In conflict, as in other times of stress, beliefs are powerful because they set in process a certain cycle:

  • Our beliefs focus our attention on certain “events” in our world.
  • We give meaning to these events, turning them into triggers.
  • The triggers cause a physiological response, which is sensed as emotion.
  • Based on the emotion, we take action.
  • The actions we take result in a response from others.
  • This response reinforces our original belief.

Belief Cycle Examples

The following examples of values, beliefs, and attitudes about conflict demonstrate how the belief cycle would play out in each conflict situation.

Example 1:
Beliefs, values, attitudes – Conflict is wrong.
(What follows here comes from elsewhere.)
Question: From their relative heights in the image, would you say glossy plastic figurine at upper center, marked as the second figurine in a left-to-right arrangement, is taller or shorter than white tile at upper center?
I shouldn’t be negative.
Actions/responses – Pretend nothing is wrong.
Results/consequences – Tension and cool distance between parties. Something is wrong in the relationship.
Example 2:
Beliefs, values, attitudes – Conflict means loss. I have to get my way.
Actions/responses – Argue your point until the other caves in or walks away.
Results/consequences – Conflict escalates, relationships are damaged, and outcomes are in jeopardy. Conflict is loss.
Example 3:
Beliefs, values, attitudes – Conflict means our relationship is in jeopardy.
Actions/responses – Let other people have their way so we can get along.
Results/consequences – Buried resentment. Conflict has put our relationship in jeopardy.
Example 4:
Beliefs, values, attitudes – Working out conflicts takes too much time and energy.
Actions/responses – Look for the quickest available solution.
Results/consequences – Conflict is fixed temporarily, but comes up repeatedly, taking more time and energy.
Example 5:
Beliefs, values, attitudes – Conflict is a normal part of being human.
Actions/responses – Say what you need to say and listen to the other side.
Results/consequences – Conflict is normalized and resolved.

When caught in a negative belief cycle, one needs to change either one’s belief or one’s behaviour in order to get a different result, and thus break the cycle.

Conflict Development

Many people have negative attitudes toward conflict, and try to avoid it. Some perceive conflict and change as threatening, and try to resist it. For some, peace and harmony are held up as ideals. This desire for peace and harmony often symbolizes a desire for others to hold the same values, interests, and needs as ours. Paradoxically, this kind of thinking often generates conflict, since it doesn’t allow for the many real differences in needs and interests among individuals, systems, and cultures.

The desire for life to remain the same is unrealistic. Life is not static. Everything changes and develops—the seasons, our minds and bodies, our circumstances and our nature. Attempting to keep change from occurring creates its own dynamics for conflict. Phases of conflict are as natural as phases of peace and harmony, and all are temporary states.

Many theories of conflict are based on cycles of change that demonstrate how conflicts emerge and resolve. As Barbara Coloroso states, “Conflict is a normal, natural and necessary part of our lives. Conflict is inevitable in our homes, schools, workplaces, and communities, and so is the pain and discomfort that goes along with it. But conflict can be resolved and made less painful if it is dealt with directly, curatively, responsibly, and non-violently—not passively or aggressively”. (Coloroso, 2002, p.100)

Conflict can actually strengthen ongoing relationships. The true test of the parties’ investment and dedication to a relationship with each other can never be tested until it goes through some kind of challenge, or conflict. If you and I go through a conflict together successfully, we know we can trust that our relationship is strong enough to withstand conflict. Because we can “do” conflict together, it is not as scary or threatening when it occurs, as it will in every relationship periodically.

Thinking of conflict in this way, we could actually weaken and deprive our relationship of being strengthened by avoiding, placating or overbearing others to “win” when conflict arises.